Application of Biogenic TiO2 Nanoparticles as ORR Catalysts on Cathode for Enhanced Performance of Microbial Fuel Cell

Abstract

Microbial fuel cells (MFCs) use microorganisms to break down organic matter and generate power, which is an exciting new field of research. MFCs' power generation relies on oxygen reduction (ORR) at the cathode. However, the slow kinetics of the ORR can severely limit the performance of MFCs. Additionally, the growth of biofilm on the cathode hampers the ORR process. In order to ensure the sustainability of MFCs over time, it is crucial to employ bifunctional catalysts that can address these issues.

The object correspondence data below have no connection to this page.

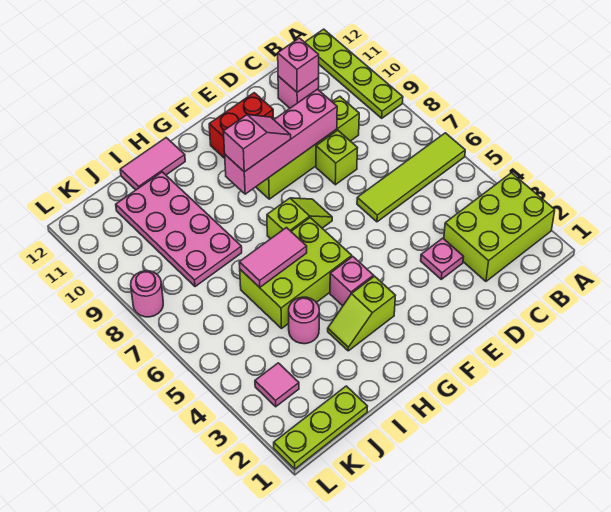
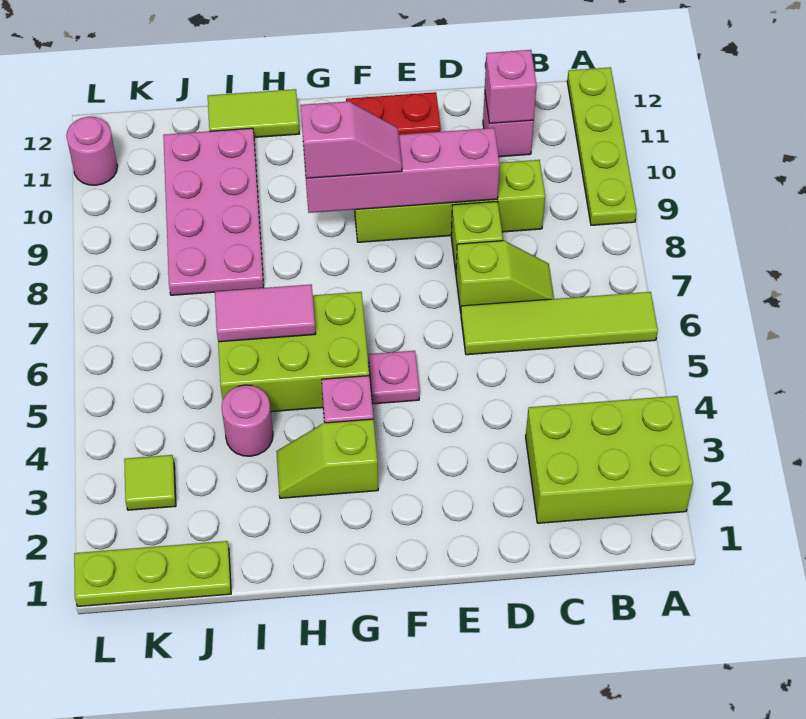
pink plate D3 level 1 -> pink plate F5 level 1
lime slope F7:G7 level 1 top G -> lime slope C7:D7 level 1 top D
pink tile H12:I12 level 1 -> lime tile H12:I12 level 1
pink tile K3 level 1 -> lime tile K3 level 1
pink round brick L8 level 1 -> pink round brick L11 level 1

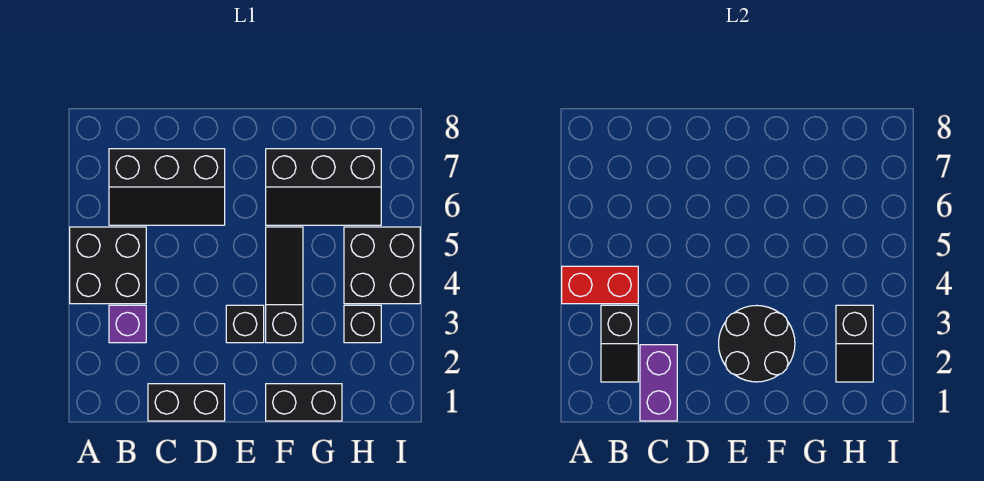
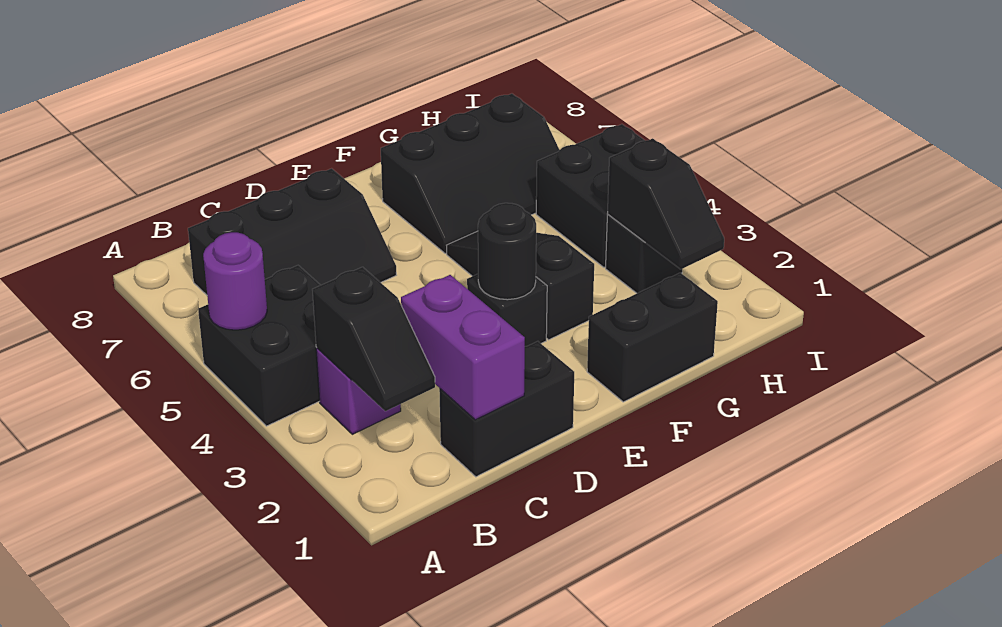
red brick A4:B4 level 2 -> none
none -> purple round brick A5 level 2
black round brick E2:F3 level 2 -> black round brick E3 level 2

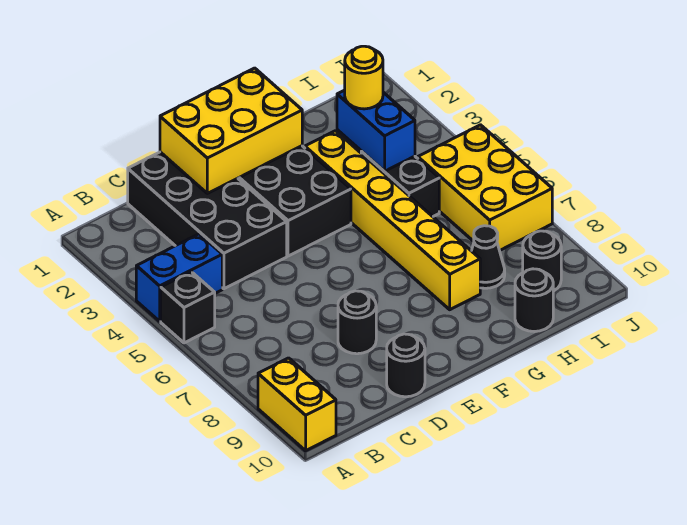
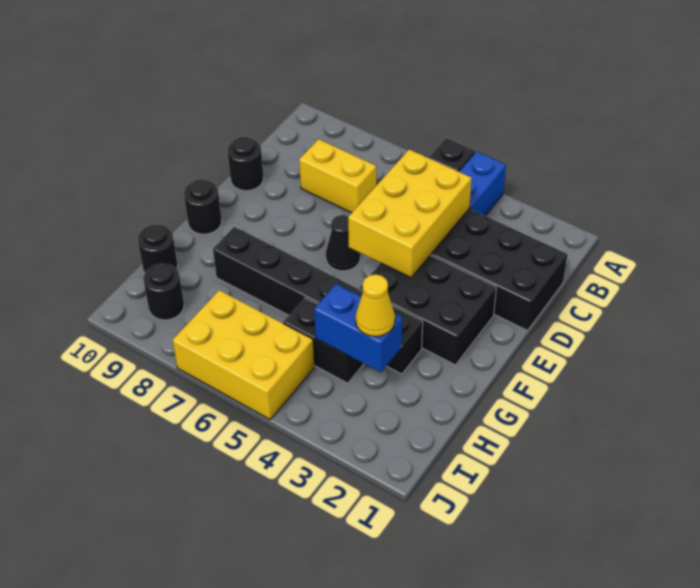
yellow brick A9:A10 level 1 -> yellow brick C7:C8 level 1
yellow brick D1:F2 level 2 -> yellow brick C4:E5 level 2
black round brick D8 level 1 -> black round brick F10 level 1
yellow brick G3:G8 level 1 -> black brick G3:G8 level 1
yellow round brick H3 level 3 -> yellow cone H3 level 3
black cone H8 level 1 -> black cone E6 level 1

Biogenic titanium dioxide (TiO2) nanoparticles (NPs) were synthesized and applied to a graphite sheet cathode in this study. Cyanobacteria, Phormidium species NCCU-104, was used to bio-fabricate titanium dioxide (TiO2) nanoparticles. NPs were characterized using SEM and TEM analysis to determine their size, shape, surface morphology, and XRD. The particles had an average size of 18.11 nm, were spherical, and were well-dispersed, according to the results of the physicochemical characterization. TiO2 NPs were evaluated in MFC using different concentrations (0.5-2.5 mg/cm(2)) in the cathode to generate electricity and coulombic efficiency. MFC with a cathode impregnated with 2.0 mg/cm(2) TiO2 NP produced maximum power density (15.2 W/m(3)), which was 38% more than 0.5 mg/cm(2) TiO2 NP. The overall study results indicated that biogenic TiO2 nanoparticles (NPs) could be an effective and low-cost catalyst in the oxygen reduction reaction (ORR) and significantly improve biofouling. Due to its efficient and affordable contribution to the ORR, these results imply that biogenic TiO2 NPs might be a feasible alternative for improving the performance of MFCs.